USA TODAY International Edition
SCRATCH THAT: YOU CAN KEEP IT, FOR NOW
Chaos ensues over insurance reversal
David Isenstadt has spent the past six weeks working 12- hour days, seven days a week, trying to reach all of his insurance clients with canceled policies to switch them to new policies. Now this.
President Obama’s announcement Thursday that consumers can keep for a year insurance plans that don’t meet the Affordable Care Act will only create chaos, insurance brokers, regulators and carriers say.
“To make a possible change like this now will only cause more confusion and compound the problems that the ACA is causing” on Jan. 1, says Isenstadt, who owns New England Insurance Group in Guilford, Conn.
The insurance industry is none too pleased that the onus is now on them to satisfy consumers who are outraged about policies being canceled.
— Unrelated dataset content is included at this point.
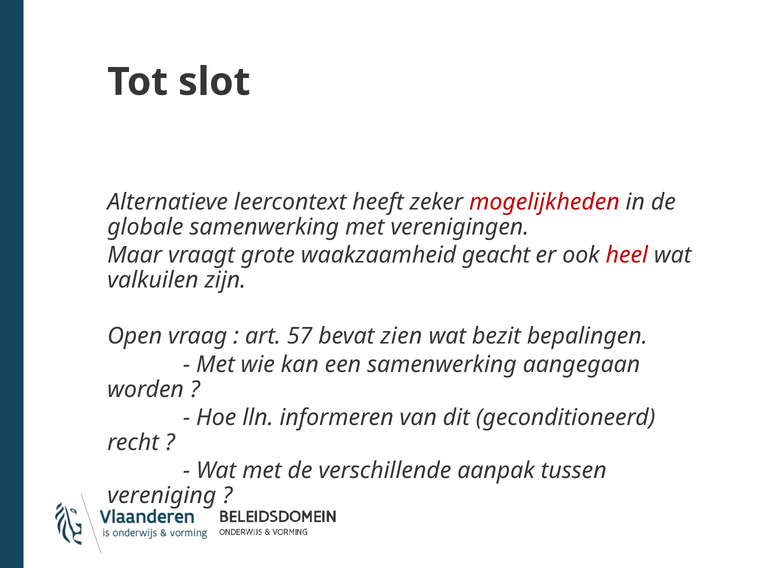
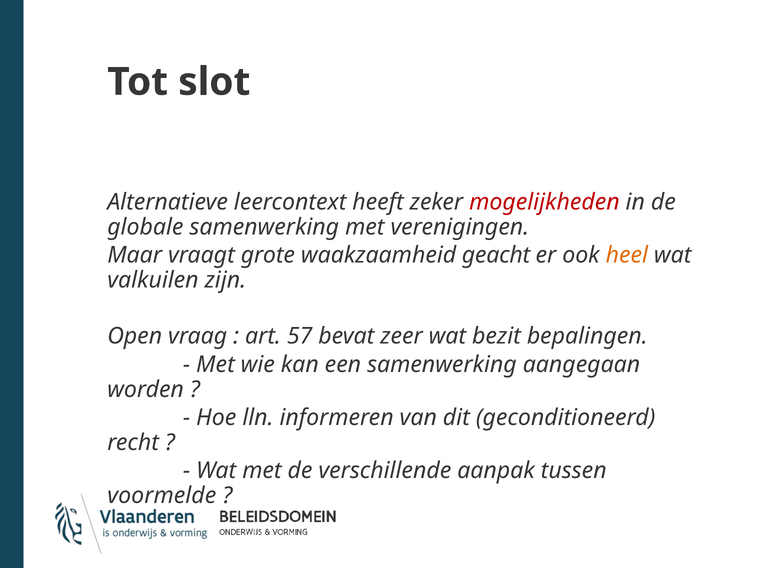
heel colour: red -> orange
zien: zien -> zeer
vereniging: vereniging -> voormelde
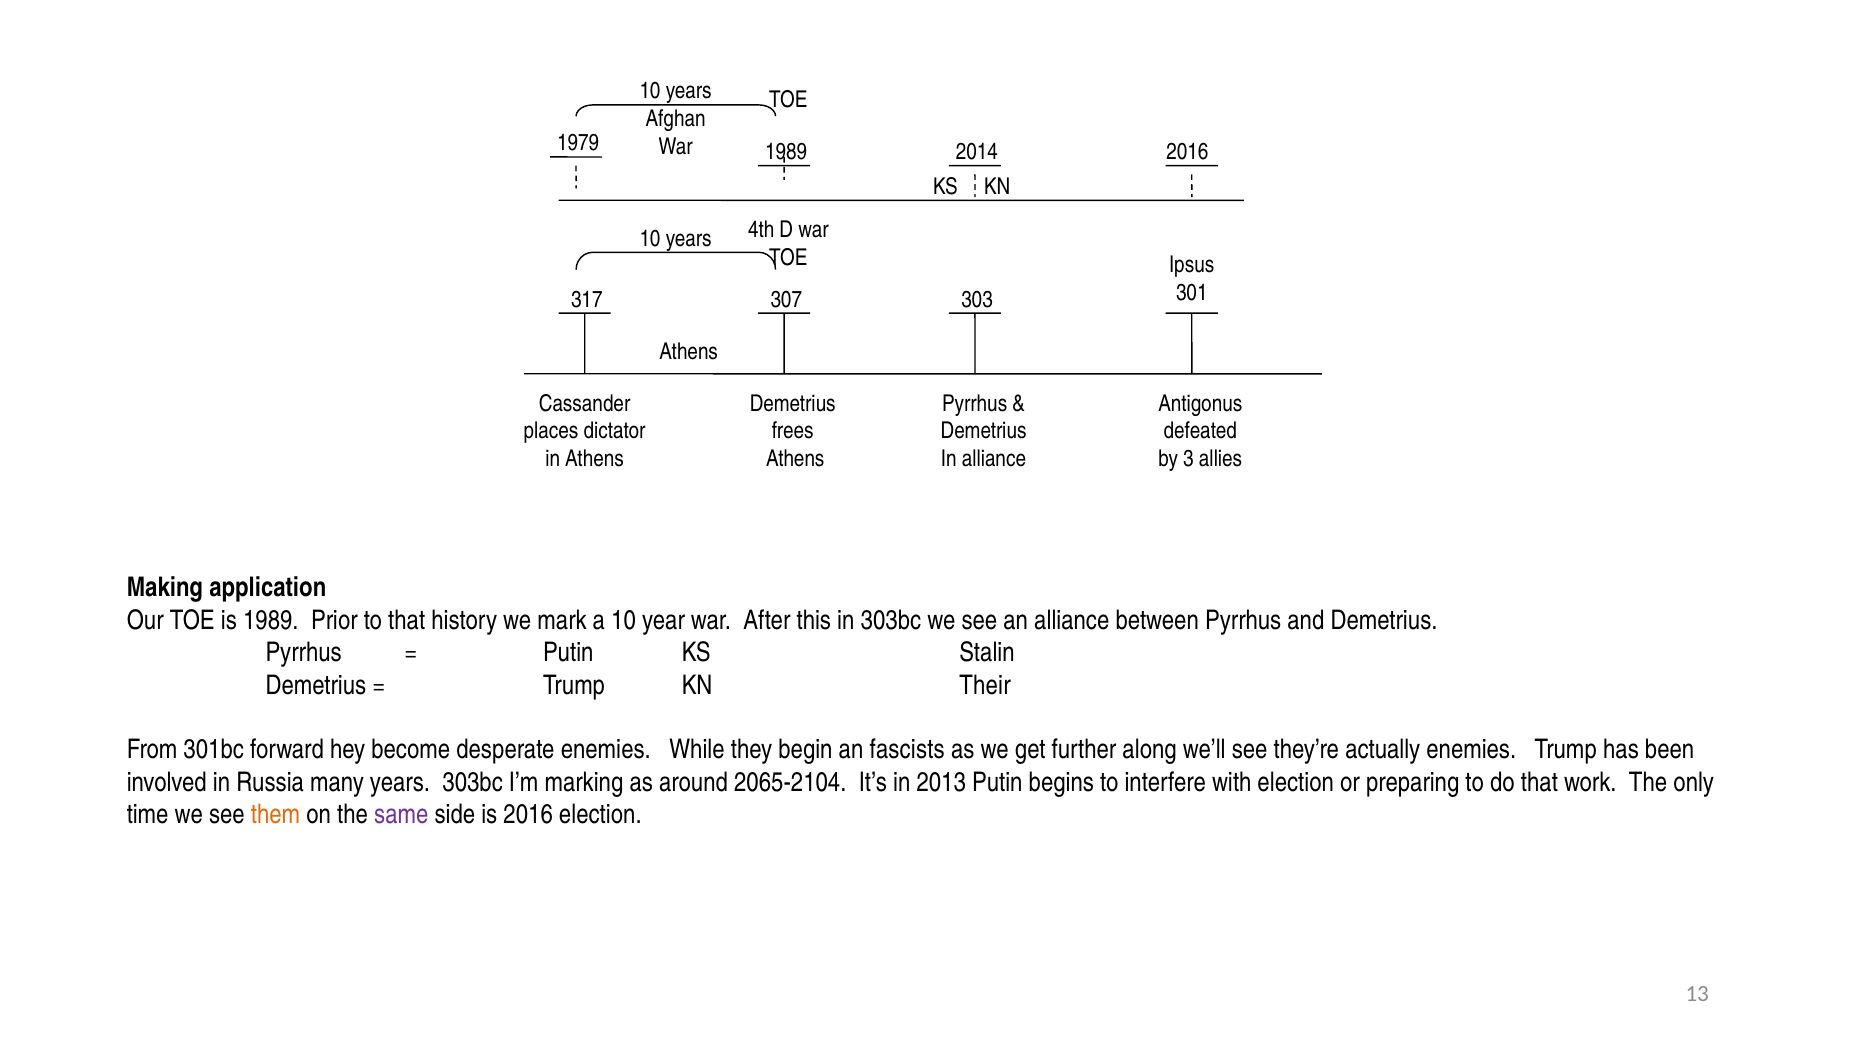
Insurers and insurance commissioners don’t have to let people extend their plans, but “it will no longer be implementation of the law that is forcing them to buy a new plan,” the White House said in a fact sheet.
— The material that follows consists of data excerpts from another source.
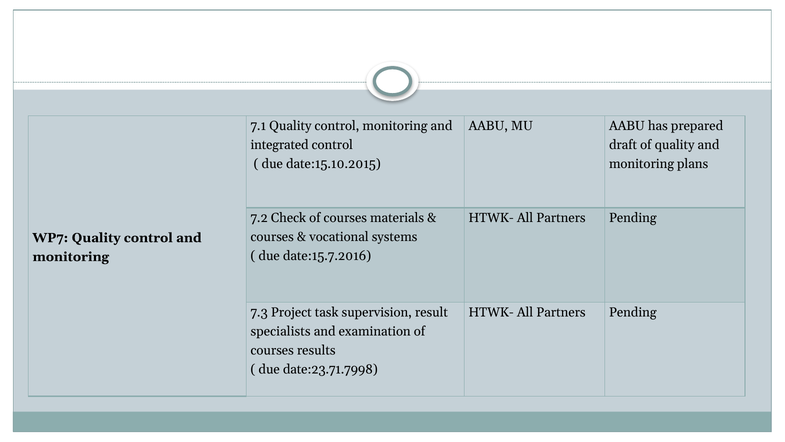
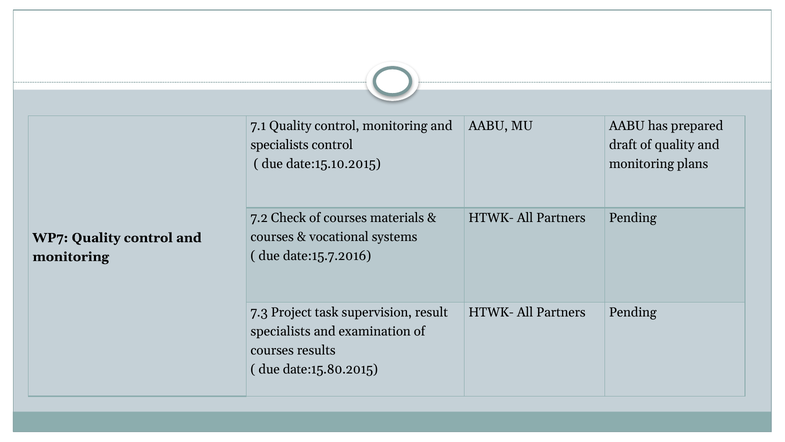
integrated at (280, 145): integrated -> specialists
date:23.71.7998: date:23.71.7998 -> date:15.80.2015
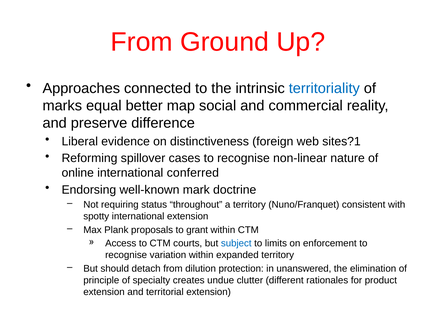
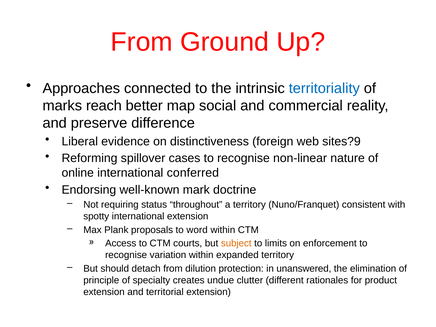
equal: equal -> reach
sites?1: sites?1 -> sites?9
grant: grant -> word
subject colour: blue -> orange
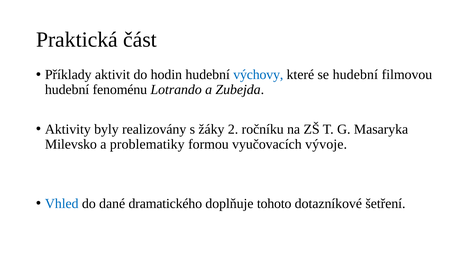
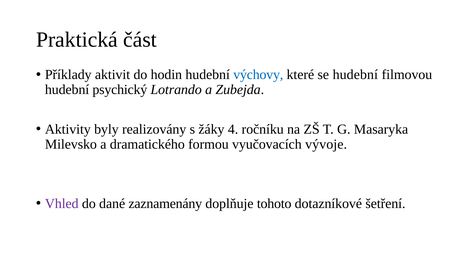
fenoménu: fenoménu -> psychický
2: 2 -> 4
problematiky: problematiky -> dramatického
Vhled colour: blue -> purple
dramatického: dramatického -> zaznamenány
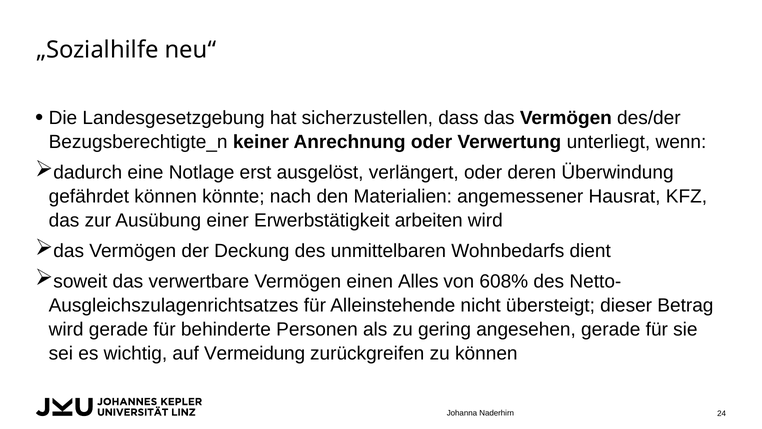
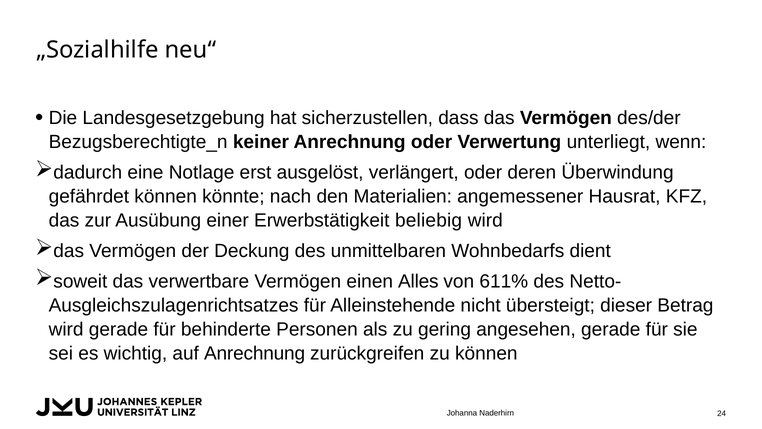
arbeiten: arbeiten -> beliebig
608%: 608% -> 611%
auf Vermeidung: Vermeidung -> Anrechnung
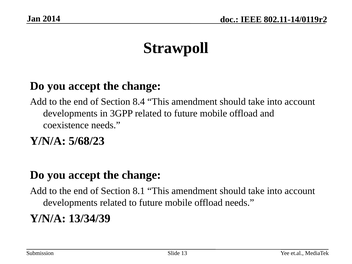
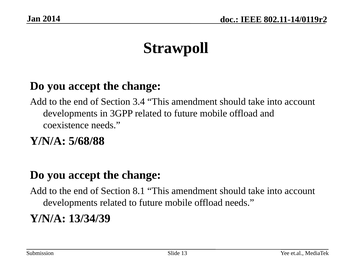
8.4: 8.4 -> 3.4
5/68/23: 5/68/23 -> 5/68/88
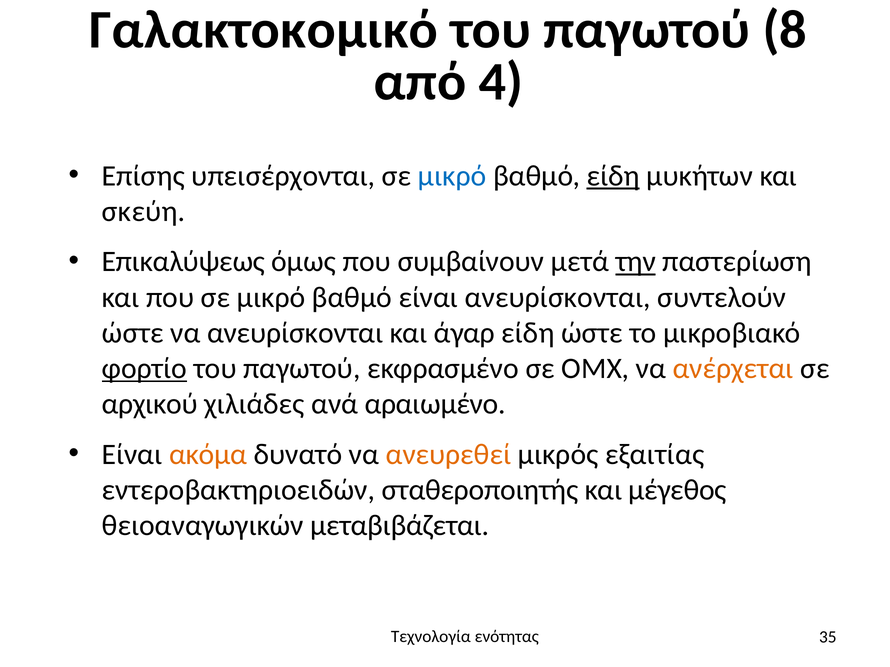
The head of the insurance industry’s trade group says extensions could lead to higher premiums, just the effect Obama’s announcement was intended to prevent.
“Changing the rules after health plans have already met the requirements of the law could destabilize the market and result in higher premiums for consumers,” Karen Ignagni, CEO of American’s Health Insurance Plans ( AHIP), said in a statement.
And Washington state’s insurance commissioner came out quickly declaring he won’t allow insurance companies to extend policies.
“In the interest of keeping the consumer protections we have enacted and ensuring that we keep health insurance costs down for all consumers, we are staying the course,” Commissioner Mike Kreidler said in a statement.
One thing’s for sure: No one really knows how this will play out.
“It is unclear how, as a practical matter, the changes proposed today by the president can be put into effect,” National Association of Insurance Commissioners President Jim Donelon said in a statement.
Aetna said it supports efforts to let people keep their plans, but urged state regulators to allow it to update the company’s policies and get rate approval so it can get its plans “back on the market,” spokesman Matthew Wiggin said.
Aetna, like AHIP, says the administration has to take action to stabilize the market to keep the move from backfiring and hurting consumers.
In Illinois, insurance broker Allen Wishner says few of his clients with canceled policies had chosen new plans yet.
He’s still waiting for all the regulatory guidance he needs from the state before he switches anyone’s policy back to a pre- ACA policy and says he’ll be on a conference call this morning with Blue Cross Blue Shield.
Says Wishner: “The customer service department will be working overtime. It’s going to be quite chaotic.”